Currently, there are 31 states* where Medicaid treats a community spouse’s IRA account as a countable resource. Thus, before an institutionalized spouse can qualify for Medicaid benefits, the community spouse’s IRA account must be either protected or spent-down.
Protecting the Community Spouse’s IRA
The best way to protect the community spouse’s IRA account is to make it part of his or her community spouse resource allowance (CSRA). In 2015, with the maximum CSRA being $119,220, if a couple had total countable resources of $275,000 ($175,000 of which was in the community spouse’s IRA account) the community spouse would be advised to leave $119,220 in the IRA account. As for the balance of $55,780, the community spouse would further be advised to invest the amount into a tax-qualified DRA compliant immediate annuity (Tax-Qualified Annuity, or TQA).
Taxation and the Community Spouse’s IRA
The $119,220 remaining in community spouse’s IRA account would not be subject to income taxation. As for the funding of the TQA – which was accomplished by an IRA Direct Transfer (preferred method) or a 60-day IRA Rollover** – the funding transaction would not be subject to income taxation. However, as the community spouse receives the monthly payments from the TQA, he or she would be taxed on the payments received in the given year.
Eliminating the Remaining Spend-Down
As for the remaining spend-down of $100,000, the community spouse would be advised to invest the amount into a DRA compliant immediate annuity (DCIA). Since a DCIA involves after-tax dollars, unlike the TQA, which involves pre-tax dollars, only a small portion of each payment is subject to income taxation in the year of receipt.

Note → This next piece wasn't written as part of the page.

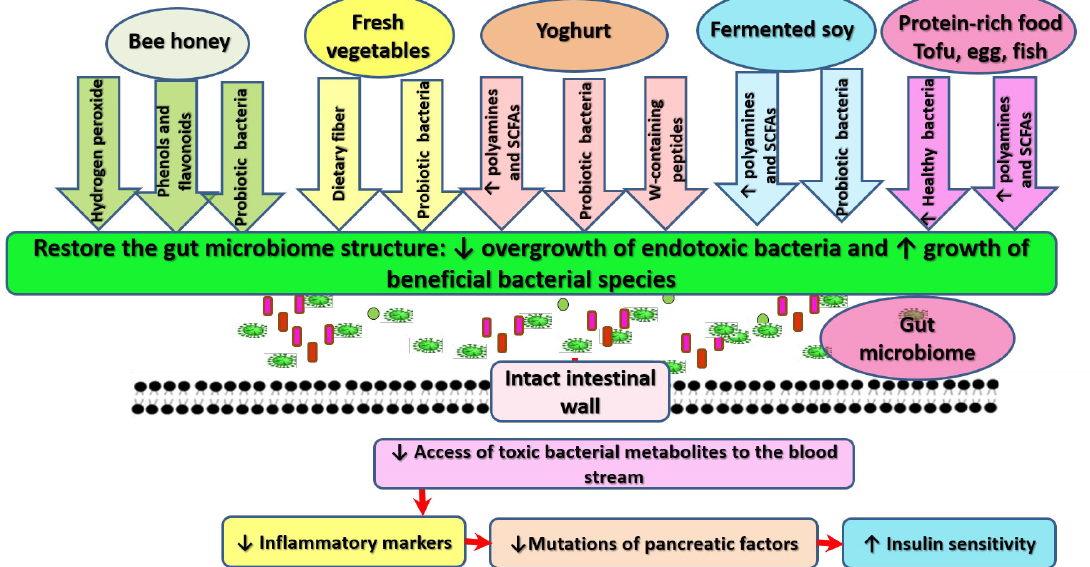
Figure 5. Possible mechanisms through which foods consumed by the patient can promote the gut microbiome and decrease insulin resistance. The dietary pattern adopted in this case may operate through various means to positively alter gut microbiome structure, inhibit intestinal wall leakage, and prevent associated inflammatory response, which may o ff er protection for pancreatic islets against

One Annuity Versus Two Annuities
For purposes of simplicity, some clients have requested to use only one annuity rather than the two detailed above. However, because the Internal Revenue Code does not allow qualified funds (pre-tax) to be mixed with non-qualified funds (post-tax), two annuity contracts are required.
At the Krause Agency, we understand that Medicaid planning with IRAs is complicated. However, between our unique annuity product line and vast state-specific Medicaid knowledge, we are more than equipped to handle your most challenging cases. So, if you have a case involving a countable IRA, please do not hesitate to get in touch with us.
* This applies to the following states: Alabama, Arizona, Arkansas, Colorado, Connecticut, Hawaii, Illinois, Iowa, Louisiana, Maine, Maryland, Massachusetts, Michigan, Minnesota, Missouri, Montana, Nebraska, Nevada, New Hampshire, New Jersey, New Mexico, North Carolina, North Dakota, Ohio, Oklahoma, Oregon, South Dakota, Texas, Utah, Virginia, and Washington. Additionally, Texas’ Medicaid rules sometimes allow for the use of a tax-deferred annuity rather than an immediate annuity.
** Pursuant to Bobrow v. Commissioner the IRS has announced that they will apply the Bobrow interpretation of § 408(d)(3)(B) to any rollover that involves an IRA distribution after January 1, 2015. Please consult with a tax expert for specific advice.